Andrew Grant Houston is an architect and urban designer. He is against Compassion Seattle and said that it is “anti Black and anti Native,” but shares its goal of thousands more housing units quickly.


“I have focused on proposing 2,500 tiny homes. … [L]et’s give people places to actually go. The other reason for proposing that is I recognize as an architect that even if you’re trying to build permanent supportive housing starting today, it’s going to take about three years to actually design and build that housing. … [F]rom the point in time count, in terms of the actual real number of people who are unhoused, it’s been about the same for the past four years. That means, yes, the solutions that we have currently are working.”

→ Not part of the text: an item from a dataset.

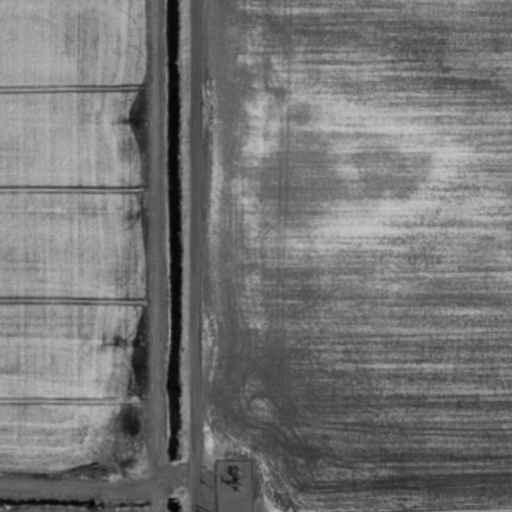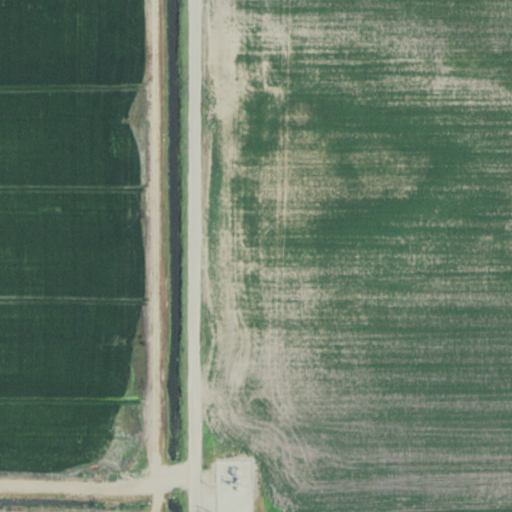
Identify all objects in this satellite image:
road: (198, 255)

Art Langlie is a business executive who is executive vice president at construction contractor Holmes Electric. He is opposed to Compassion Seattle, calling it “an abdication of governance,” and offers a four-part strategy on his website.

“We have to acknowledge that there’s a housing issue of this, but there’s also a giant drug and mental illness component to this that can’t be denied. And that seems to go undiscussed with regularity, despite the fact that we talk about 8,000 syringes being cleaned up in a week. And more than that on a monthly basis. We need to admit that we need to use data to decide what we’re going to do and how effective programs are. We’re clearly spending a lot of money. But my question becomes, which ones of those can you tell me are redirecting these lives the way we want them to be? … I would create new small houses as well, but not a tiny-house model, which is two a week. I’m talking about 100 a week.”

Lance Randall owns a sound-system company and is a former business services manager for the city Office of Economic Development. He said he is undecided on Compassion Seattle but has a complementary proposal

“My project is not designed to solve the problems of homelessness, but it’s designed to fill a void that has not been addressed, and that is finding safe spaces for individuals who are living on the streets, in makeshift structures and RVs who are waiting to be transitioned into permanent housing, or into permanent supportive housing or market-rate housing or affordable housing. We have failed to provide safe places for them to exist while we continue our efforts to build housing and transition them. My plan also focuses a lot on making more investments into the issues that are causing the problems, or have resulted in this situation from being homeless, that is, drug addiction and mental health.”